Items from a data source
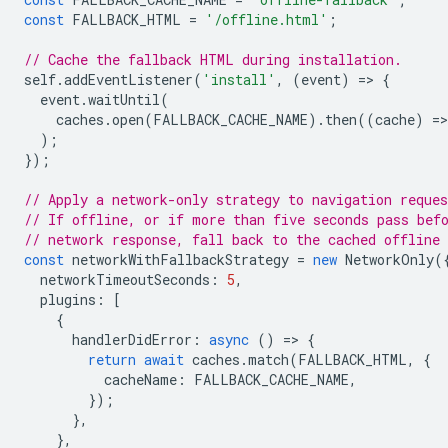
const
FALLBACK_HTML
=
'/offline.html'
;
// Cache the fallback HTML during installation.
self
.
addEventListener
(
'install'
,
(
event
)
=
>
{
event
.
waitUntil
(
caches
.
open
(
FALLBACK_CACHE_NAME
).
then
((
cache
)
=
>
);
});
// Apply a network-only strategy to navigation reques
// If offline, or if more than five seconds pass bef
// network response, fall back to the cached offline
const
networkWithFallbackStrategy
=
new
NetworkOnly
(
networkTimeoutSeconds
:
5
,
plugins
:
[
{
handlerDidError
:
async
()
=
>
{
return
await
caches
.
match
(
FALLBACK_HTML
,
{
cacheName
:
FALLBACK_CACHE_NAME
,
});
},
},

Exercise aim — Edit the lines in all the records above so that "networkTimeoutSeconds" becomes "timeoutSeconds", keeping everything else the same. Leave the pictures out of your answer.

Completed exercise —
const
FALLBACK_HTML
=
'/offline.html'
;
// Cache the fallback HTML during installation.
self
.
addEventListener
(
'install'
,
(
event
)
=
>
{
event
.
waitUntil
(
caches
.
open
(
FALLBACK_CACHE_NAME
).
then
((
cache
)
=
>
);
});
// Apply a network-only strategy to navigation reques
// If offline, or if more than five seconds pass bef
// network response, fall back to the cached offline
const
networkWithFallbackStrategy
=
new
NetworkOnly
(
timeoutSeconds
:
5
,
plugins
:
[
{
handlerDidError
:
async
()
=
>
{
return
await
caches
.
match
(
FALLBACK_HTML
,
{
cacheName
:
FALLBACK_CACHE_NAME
,
});
},
},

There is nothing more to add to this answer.